According to Chiko the effort to form a craft market only started a few years ago with about a dozen locals coming together to form a committee. They have since grown and
each crafter contributes 500 kwacha (or about $1.25) a month to do business there. They all pay their dues to the committee and most of it goes to pay the three watchmen they hire to guard their stands at night. Some of the money goes to helping each other buy new files, chisels and other tools and some gets saved.
The crafters, who truthfully are all in competition with each other, really have a sense of community. I was told that if one of the craftsmen is involved in an accident, gets very sick or has a death in the family some of the savings will go to supplement his lack of income. A small handful of the experienced craftsmen, like Chiko, will also welcome some
of the underdogs to come up to their little area when there are buyers around and encourage the shoppers to buy from the young guys first as they need the money more.
Chiko, a charmer and true salesmen was narrating this craft market culture to me in between telling these underdogs to back off as today we were telling stories and making friends, not selling.
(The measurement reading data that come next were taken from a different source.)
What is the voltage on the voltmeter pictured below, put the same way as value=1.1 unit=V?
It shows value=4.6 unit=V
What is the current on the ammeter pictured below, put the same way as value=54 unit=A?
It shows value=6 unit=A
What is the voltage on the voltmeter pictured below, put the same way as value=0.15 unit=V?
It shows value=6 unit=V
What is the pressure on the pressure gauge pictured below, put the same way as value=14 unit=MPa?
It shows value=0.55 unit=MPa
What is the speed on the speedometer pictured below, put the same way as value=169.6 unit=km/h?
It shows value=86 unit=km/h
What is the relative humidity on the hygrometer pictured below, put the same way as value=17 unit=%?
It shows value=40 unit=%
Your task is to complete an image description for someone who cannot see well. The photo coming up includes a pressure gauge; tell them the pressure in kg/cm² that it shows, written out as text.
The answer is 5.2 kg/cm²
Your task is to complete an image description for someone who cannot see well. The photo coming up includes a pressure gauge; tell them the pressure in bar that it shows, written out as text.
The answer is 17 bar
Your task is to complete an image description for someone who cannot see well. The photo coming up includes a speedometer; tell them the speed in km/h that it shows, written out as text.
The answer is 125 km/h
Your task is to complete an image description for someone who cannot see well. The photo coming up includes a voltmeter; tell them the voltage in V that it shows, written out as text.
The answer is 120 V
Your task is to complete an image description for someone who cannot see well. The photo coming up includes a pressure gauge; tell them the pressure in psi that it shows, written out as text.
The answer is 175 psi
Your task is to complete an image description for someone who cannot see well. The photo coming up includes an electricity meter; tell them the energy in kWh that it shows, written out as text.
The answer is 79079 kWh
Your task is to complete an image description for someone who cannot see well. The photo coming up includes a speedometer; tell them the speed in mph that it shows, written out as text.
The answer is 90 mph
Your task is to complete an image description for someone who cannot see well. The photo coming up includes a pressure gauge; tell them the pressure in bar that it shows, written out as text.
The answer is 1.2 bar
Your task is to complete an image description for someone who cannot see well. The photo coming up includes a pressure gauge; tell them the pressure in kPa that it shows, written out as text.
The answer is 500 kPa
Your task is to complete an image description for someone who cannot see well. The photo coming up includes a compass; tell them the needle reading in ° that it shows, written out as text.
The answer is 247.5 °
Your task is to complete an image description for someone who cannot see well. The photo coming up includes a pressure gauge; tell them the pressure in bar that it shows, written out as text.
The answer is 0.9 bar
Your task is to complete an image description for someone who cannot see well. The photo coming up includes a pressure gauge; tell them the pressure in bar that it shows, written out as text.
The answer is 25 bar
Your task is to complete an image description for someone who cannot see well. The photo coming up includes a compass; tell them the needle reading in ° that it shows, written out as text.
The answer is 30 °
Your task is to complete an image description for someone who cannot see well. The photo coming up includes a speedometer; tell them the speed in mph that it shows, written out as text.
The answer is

After a few hours of swapping stories and learning about the inner workings of this place I had come to love, I decided to take my fruits and veggies and head home. I had (as always) walked away with a bracelet. Chiko being the smooth talker he was, accompanied me as I gathered my groceries and the guys started teasing him in Chichewa.
I have to admit, this situation is easily the hardest to navigate. While I’m happy to make conversation and friends, I’m always uncertain just how to tell someone “please don’t help me or walk me home.” Chiko said he was just going up the road to grab a soda and it was along the same path as mine so in true gentleman fashion he took my heaviest bags and we walked on together.
He politely suggested we exchange numbers and while I was hesitant I obliged because I felt like declining would be a bad way to end a great afternoon. I also had my own selfish motivations of wanting to have a local I could text should I ever find myself wondering something about the city or a certain situation. Chiko bought his soda and walked me about halfway home. He admitted he was surprised, but pleased that I bought and planned to cook my own food, and that I was walking ‘so far’ with them to go home. I think I earned some street cred for chilling with the locals and trying to live like one too.
I’ve been back to the market twice since our Saturday chat, and while I’ve supported local entrepreneurs and artists, I also feel like I’m starting to make friends. Chiko and I have texted a few times and on my way home from work tonight Gift and I exchanged numbers and he too walked me part way home.
The craft market is a cool place to find out about Malawi, you meet people who have moved to Lilongwe from all different parts of the country. They always want to tell you where the best places to go swimming, fishing or dancing is. If you’re open to it, you can learn a thing or two like the language or where the cheap beer is.